Сергей-фотограф сделал несколько кадров, и группа снова зашагала в полной темноте.

Через несколько минут мы оказались на одной из улиц огромного палаточного городка. Отовсюду веяло теплом и жратвой. Сновали солдаты и офицеры. Кто-то курил, прикрывая огонек ладонью. Голоса приглушенные. Изредка у какой-нибудь палатки откидывался полог, падал на снег треугольник желтого света и снова пропадал. Все явственней долетал до нас запах кухни.

Кравченко откинул полог, и мы вошли в офицерскую столовую. Здесь были те же демократичные правила харчевания. Люди занимали свободные столики, ели и уходили. Как только мы сели за стол, солдаты сразу же принесли нам первое. После недавней «экскурсии» есть не хотелось. Но желудок нещадно урчал, и волей-неволей приходилось работать ложкой и челюстями. Разговор не клеился. Поминутно в столовую заглядывали офицеры и громко спрашивали, кто командовал таким-то подразделением или экипажем. Из-за столиков иногда откликались.

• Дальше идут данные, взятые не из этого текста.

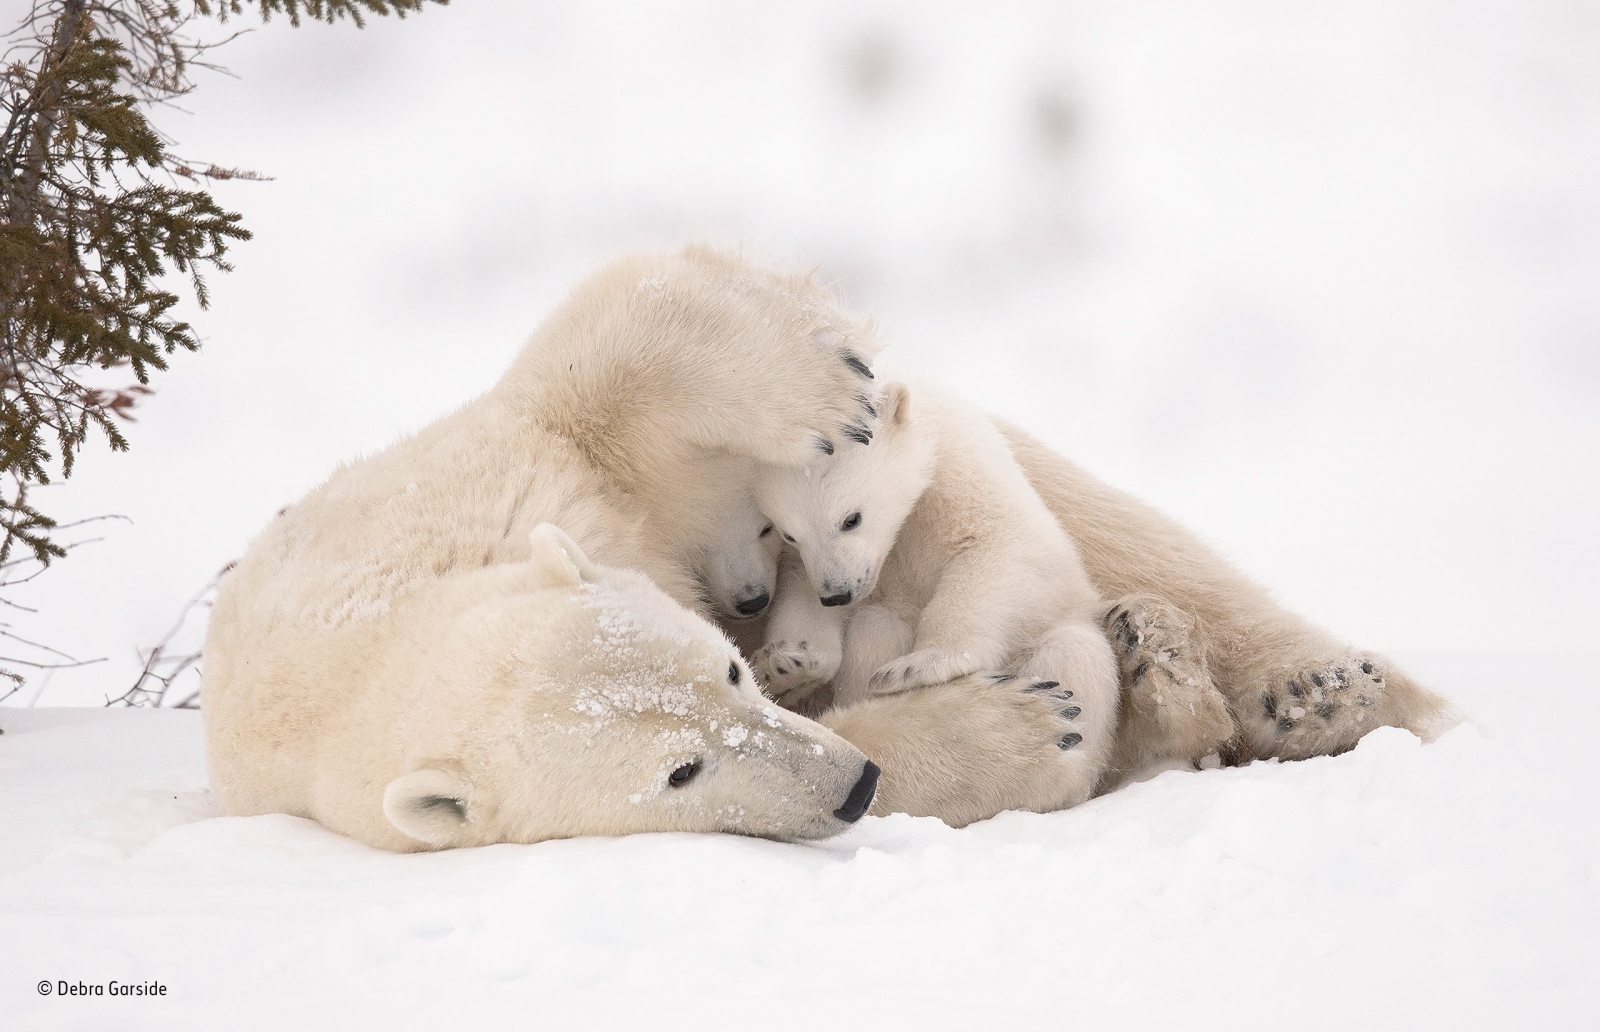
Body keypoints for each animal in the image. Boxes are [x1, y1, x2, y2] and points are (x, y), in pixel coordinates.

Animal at [745, 377, 1113, 812]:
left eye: (851, 518)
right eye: (789, 533)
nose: (838, 594)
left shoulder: (964, 470)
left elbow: (1003, 547)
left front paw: (917, 667)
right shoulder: (813, 565)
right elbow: (801, 591)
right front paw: (788, 663)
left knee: (1070, 653)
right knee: (877, 627)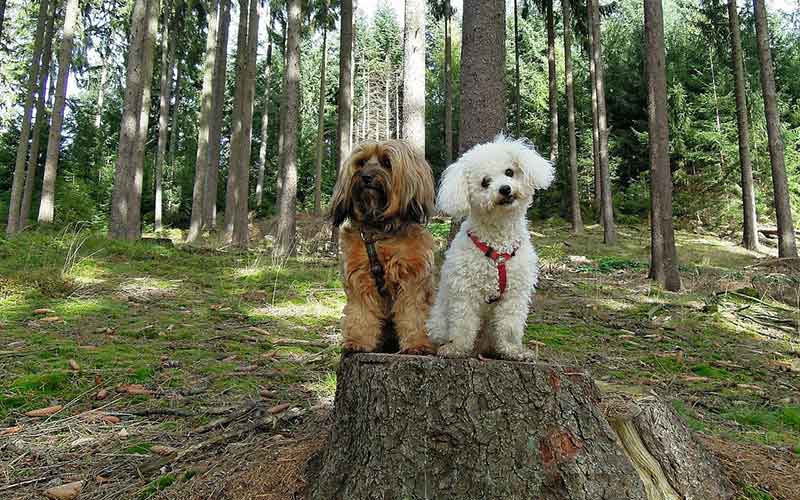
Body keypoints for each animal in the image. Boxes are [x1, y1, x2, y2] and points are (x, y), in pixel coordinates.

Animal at [328, 139, 434, 354]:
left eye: (386, 162)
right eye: (361, 163)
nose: (366, 177)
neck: (380, 231)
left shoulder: (413, 278)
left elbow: (414, 314)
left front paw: (417, 344)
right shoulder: (360, 276)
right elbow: (361, 313)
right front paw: (357, 341)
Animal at [428, 135, 552, 362]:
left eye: (509, 172)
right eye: (485, 182)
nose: (505, 189)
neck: (499, 244)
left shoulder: (514, 295)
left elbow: (509, 326)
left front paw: (512, 351)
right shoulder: (465, 292)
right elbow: (463, 324)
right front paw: (457, 348)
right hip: (438, 321)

На мой вопросительный взгляд Сергей ответил:

— Тут все больше сборные команды воевали. Подразделения комплектовали наспех. Экипажи танков зачастую знакомились перед самым выходом в Грозный. Мы, офицеры, еще более-менее друг друга знаем, а солдаты — вообще никого. Так вот, если кто и успевал познакомиться перед этой бойней, теперь методом тыка выясняем личность погибших. Сам видел, сколько их тут — неопознанных.

Зашел очередной офицер:

— Кто-нибудь помнит, кто был в экипаже девятой машины?

Из-за соседнего столика откликнулся другой офицер:

— Я на восьмой шел. С девятой все погибли. Там наш прапорщик рулил. Кого ему дали — не знаю. Спроси у моих солдат. Они ведь одним этапом сюда прибыли. Может, подскажут?

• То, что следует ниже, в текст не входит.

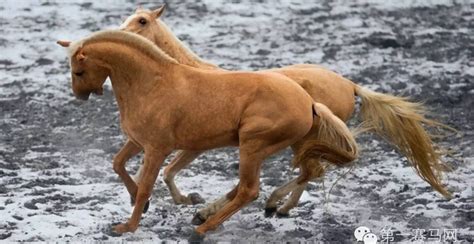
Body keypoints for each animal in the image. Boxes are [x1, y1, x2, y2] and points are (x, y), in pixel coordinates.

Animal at [56, 30, 360, 234]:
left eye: (78, 71)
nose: (80, 95)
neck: (151, 84)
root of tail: (309, 102)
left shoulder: (156, 148)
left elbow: (146, 185)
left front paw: (127, 227)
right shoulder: (138, 141)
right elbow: (118, 164)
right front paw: (140, 204)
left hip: (252, 146)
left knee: (250, 190)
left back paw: (204, 229)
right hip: (273, 147)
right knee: (287, 178)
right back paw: (216, 215)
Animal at [117, 5, 452, 219]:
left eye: (142, 21)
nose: (118, 33)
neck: (190, 76)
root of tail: (350, 84)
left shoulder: (194, 145)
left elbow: (167, 171)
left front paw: (182, 200)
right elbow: (158, 171)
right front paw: (148, 200)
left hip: (300, 141)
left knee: (310, 172)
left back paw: (268, 205)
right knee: (309, 173)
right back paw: (275, 207)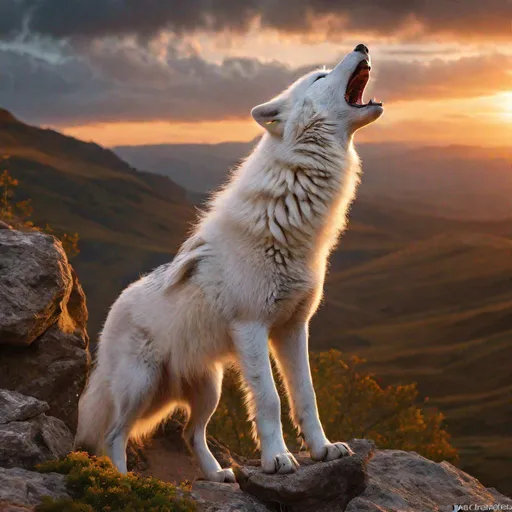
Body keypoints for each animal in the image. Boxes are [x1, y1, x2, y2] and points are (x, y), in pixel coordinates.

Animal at [75, 43, 380, 480]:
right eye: (319, 77)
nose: (362, 46)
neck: (289, 225)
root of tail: (113, 309)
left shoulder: (292, 329)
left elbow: (306, 396)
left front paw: (323, 450)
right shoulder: (252, 328)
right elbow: (269, 400)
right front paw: (277, 459)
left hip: (208, 390)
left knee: (190, 433)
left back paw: (218, 474)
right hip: (141, 386)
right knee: (113, 434)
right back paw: (122, 479)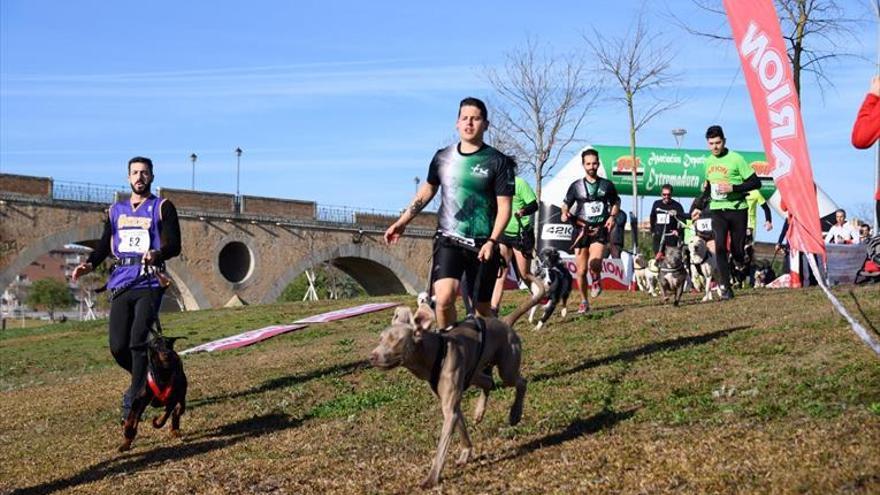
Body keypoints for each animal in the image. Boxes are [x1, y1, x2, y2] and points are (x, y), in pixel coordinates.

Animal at [366, 280, 544, 488]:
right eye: (380, 339)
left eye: (396, 340)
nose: (371, 357)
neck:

Мы доели и пошли в свой вагон.

Водка еще оставалась, и наша вечеринка плавно перетекла за полночь. Мы болтали о разных отвлеченных вещах. И тут в вагон вломился солдат:

— Товарищ капитан! Там, в темноте, кто-то идет по полю!

Мы выскочили из вагончика и побежали к пулеметному гнезду. Обложенная мешками огневая точка на пригорке как бы нависала над полем. На другой стороне — темная стена леса. Там боевики.

Явственный скрип снега. Кто-то крался. Кромешная тьма.

— Здесь капитан российской армии! — гаркнул офицер в сторону поля. — Кто идет?